__EXERCISE__
In the records, find each line where "déjà" occurs, and copy it.
DATA SECTION section start
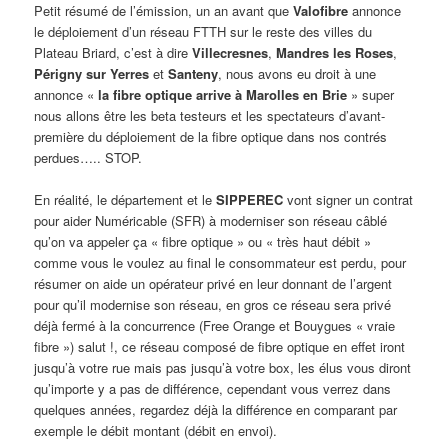
Petit résumé de l’émission, un an avant que
Valofibre
annonce
le déploiement d’un réseau FTTH sur le reste des villes du
Plateau Briard, c’est à dire
Villecresnes
,
Mandres les Roses
,
Périgny sur Yerres
et
Santeny
, nous avons eu droit à une
annonce «
la fibre optique arrive à Marolles en Brie
» super
nous allons être les beta testeurs et les spectateurs d’avant-
première du déploiement de la fibre optique dans nos contrés
perdues….. STOP.
En réalité, le département et le
SIPPEREC
vont signer un contrat
pour aider Numéricable (SFR) à moderniser son réseau câblé
qu’on va appeler ça « fibre optique » ou « très haut débit »
comme vous le voulez au final le consommateur est perdu, pour
résumer on aide un opérateur privé en leur donnant de l’argent
pour qu’il modernise son réseau, en gros ce réseau sera privé
déjà fermé à la concurrence (Free Orange et Bouygues « vraie
fibre ») salut !, ce réseau composé de fibre optique en effet iront
jusqu’à votre rue mais pas jusqu’à votre box, les élus vous diront
qu’importe y a pas de différence, cependant vous verrez dans
quelques années, regardez déjà la différence en comparant par
exemple le débit montant (débit en envoi).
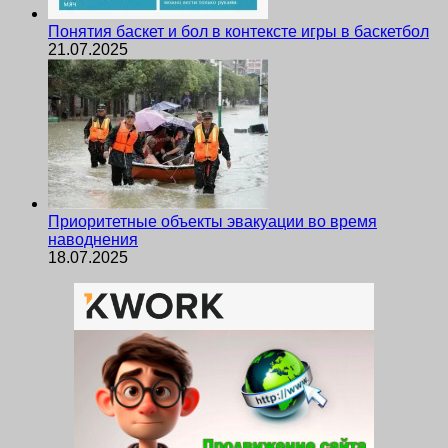
Понятия баскет и бол в контексте игры в баскетбол
21.07.2025
Приоритетные объекты эвакуации во время
наводнения
18.07.2025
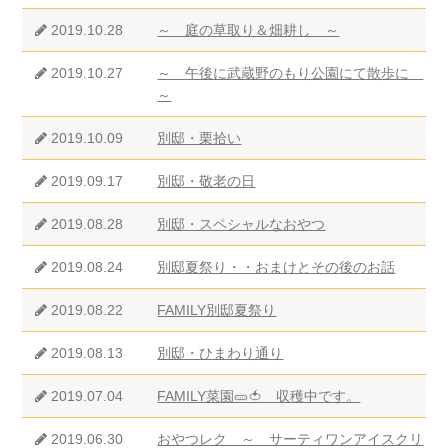
2019.10.28
～ 庭の草取り＆畑耕し ～
2019.10.27
～ 午後に武蔵野のもり公園にて散歩に
～
2019.10.09
別邸・栗拾い
2019.09.17
別邸・敬老の日
2019.08.28
別邸・スペシャルなおやつ
2019.08.24
別邸夏祭り・・おまけとその後のお話
2019.08.22
FAMILY別邸夏祭り
2019.08.13
別邸・ひまわり通り
2019.07.04
FAMILY菜園🥒🍅 収穫中です。
2019.06.30
おやつレク ～ サーティワンアイスクリ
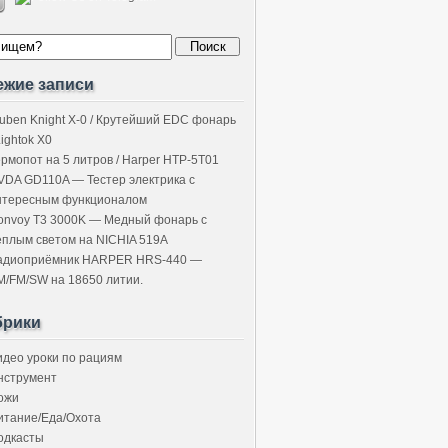
ежие записи
uben Knight X-0 / Крутейший EDC фонарь
Lightok X0
ермопот на 5 литров / Harper HTP-5T01
VDA GD110A — Тестер электрика с
нтересным функционалом
onvoy T3 3000K — Медный фонарь с
ёплым светом на NICHIA 519A
адиоприёмник HARPER HRS-440 —
M/FM/SW на 18650 литии.
брики
идео уроки по рациям
нструмент
ожи
итание/Еда/Охота
одкасты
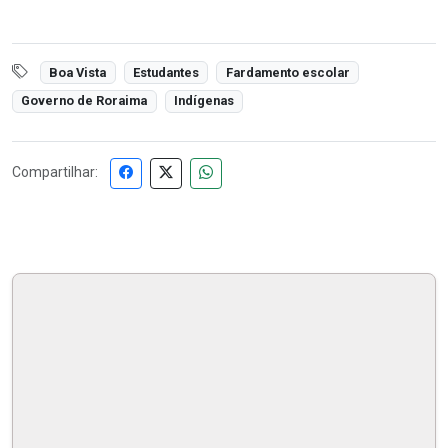
Boa Vista
Estudantes
Fardamento escolar
Governo de Roraima
Indígenas
Compartilhar:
DATA SECTION section end
__RESPONSE TO THE TASK__
déjà fermé à la concurrence (Free Orange et Bouygues « vraie
quelques années, regardez déjà la différence en comparant par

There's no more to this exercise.